Q: Will the inclusion/exclusion requirements of the clinical trials be changed to include PWLE that are further than 2 years from symptom onset?

A: FDA encourages the enrollment of broad disease populations in clinical trials to inform use of a therapy in patients with different characteristics and stages of the disease. However, the population enrolled in a specific clinical trial will depend on the drug development program and the anticipated effects of the drug-based mechanism of action.

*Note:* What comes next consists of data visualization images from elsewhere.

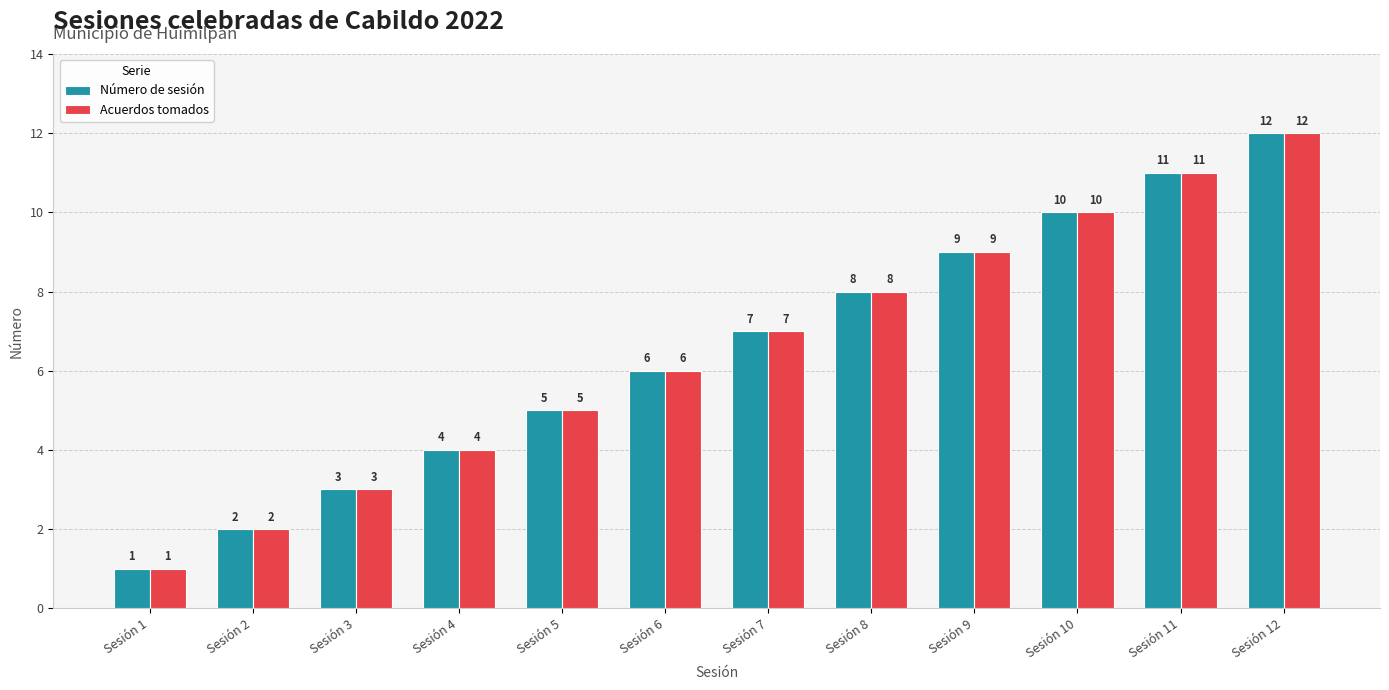

What is the maximum value shown in the chart?

12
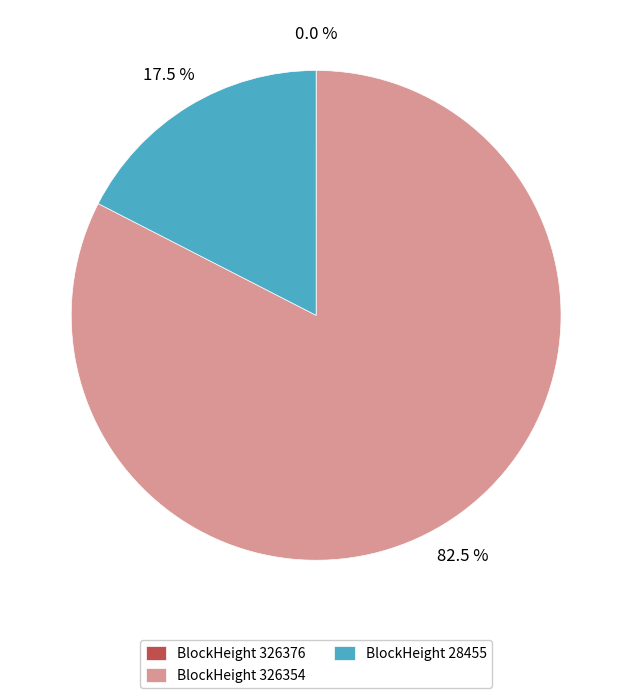

Which slice represents more than half of the pie?

BlockHeight 326354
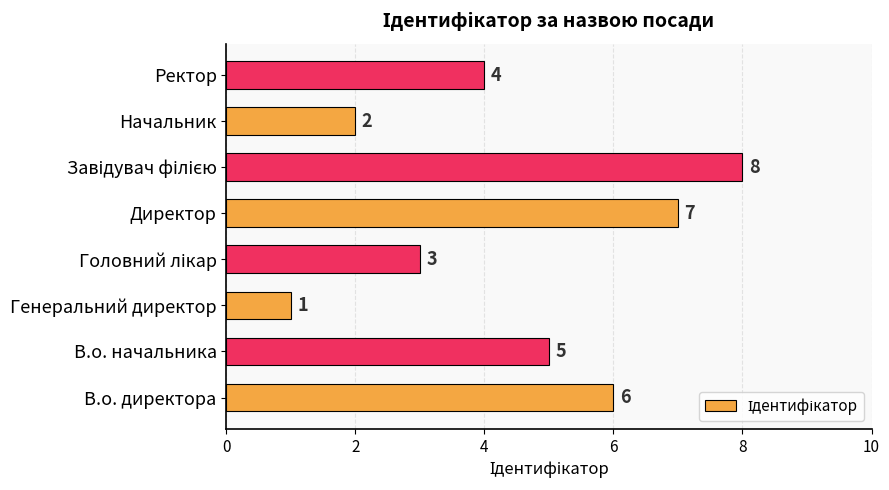

How many bars are there in total?

8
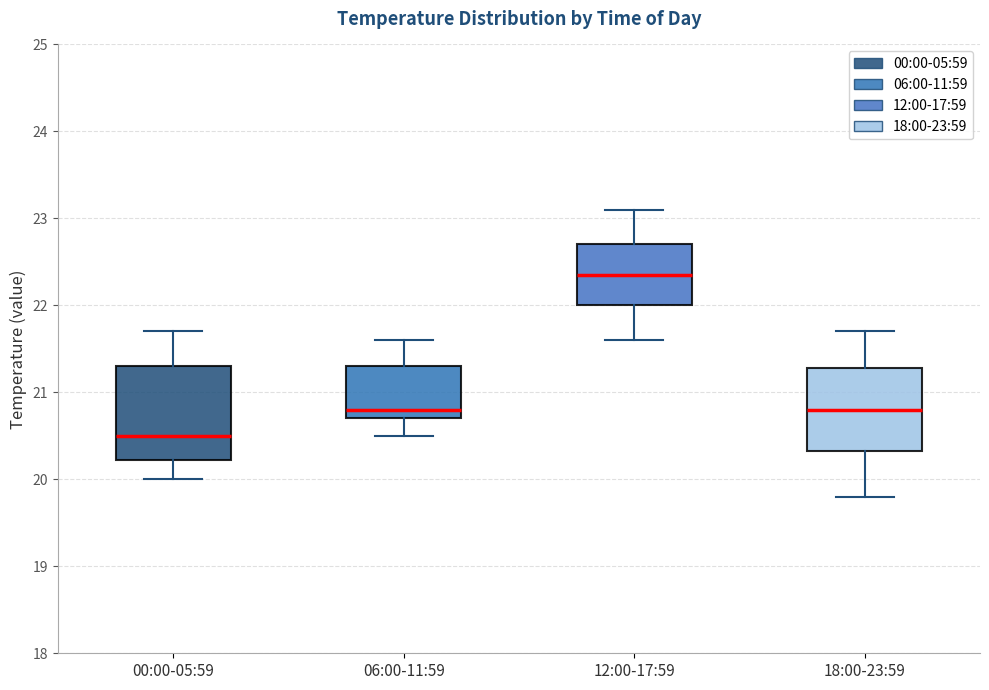

Comparing the boxes themselves (not the whiskers), which one is the tallest?

00:00-05:59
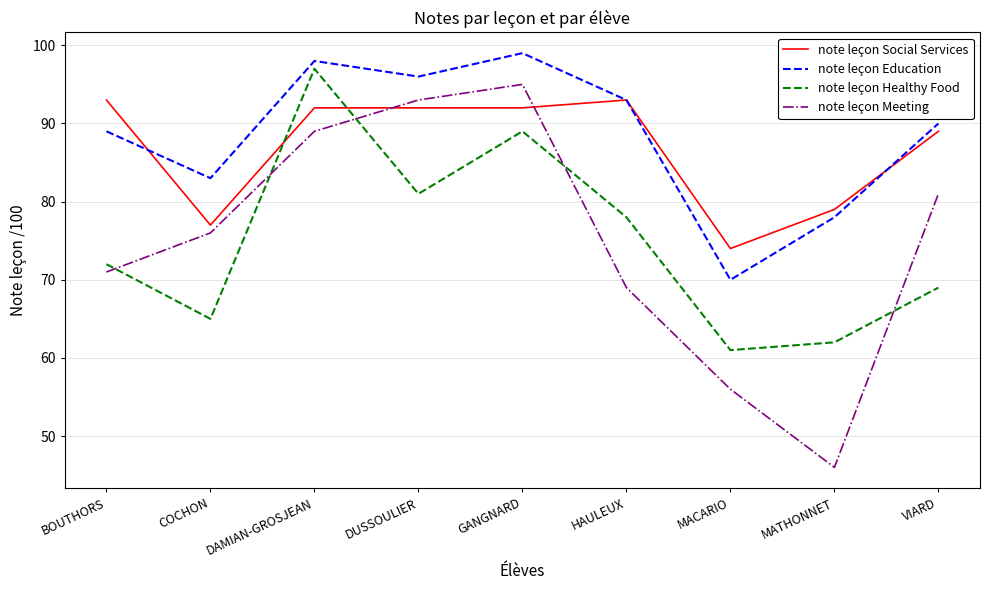

Between BOUTHORS and GANGNARD, which series saw the biggest shift?

note leçon Meeting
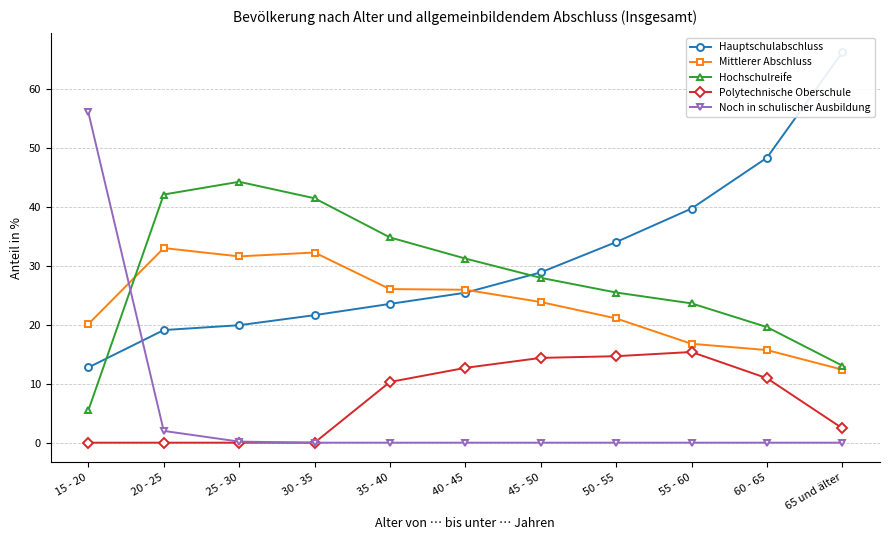

True or false: Noch in schulischer Ausbildung and Polytechnische Oberschule cross at least once.

False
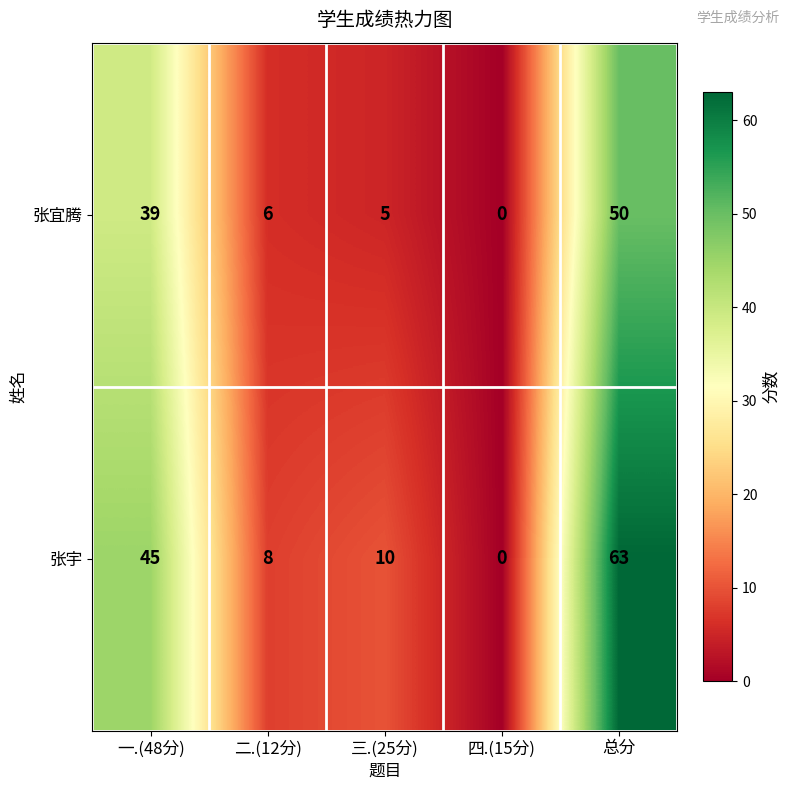

What is the difference between the second highest and minimum values in the 张宜腾 series?

39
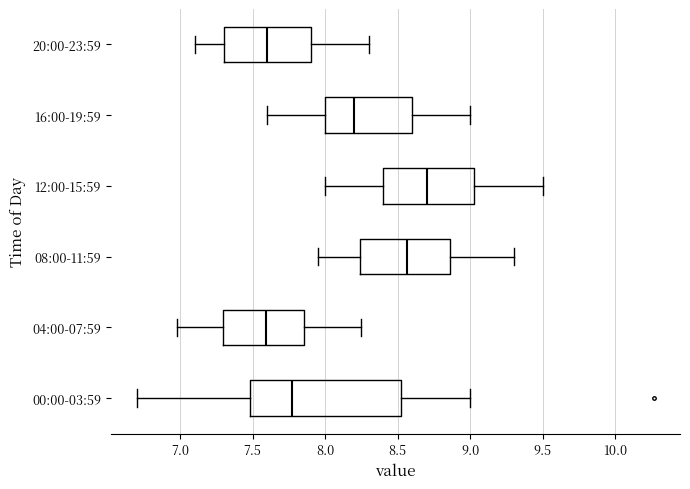

Reading bottom to top, read every box against the x-axis: the position of its median line, the range the box covers, and the ends of its whiskers. The values are not printed on the chart, so give them approximately, as read against the axis.

00:00-03:59: median 7.80, box 7.50 to 8.50, whiskers 6.70 to 9.00
04:00-07:59: median 7.60, box 7.30 to 7.85, whiskers 7.00 to 8.25
08:00-11:59: median 8.55, box 8.25 to 8.85, whiskers 7.95 to 9.30
12:00-15:59: median 8.70, box 8.40 to 9.05, whiskers 8.00 to 9.50
16:00-19:59: median 8.20, box 8.00 to 8.60, whiskers 7.60 to 9.00
20:00-23:59: median 7.60, box 7.30 to 7.90, whiskers 7.10 to 8.30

For NIH-supported studies, inclusion/exclusion criteria are determined by the researchers conducting the clinical trials. NIH accepts applications for clinical trials at all stages of disease.  The target population is the one that best fits whatever the intended effect of the therapy.  For many efficacy clinical trials, researchers choose to only include people early in the disease because that is when they are most likely to see an effect of the therapy.  However, there are opportunities for people later in the disease to participate in research.  Studies funded through the NINDS expanded access research program only include participants who are not eligible for placebo-controlled trials.  These are often people who are more than 2 years from symptom onset.  Additionally, the ALL ALS Consortium will be recruiting people at all stages of disease with no exclusion based on length of illness for natural history and biomarkers studies.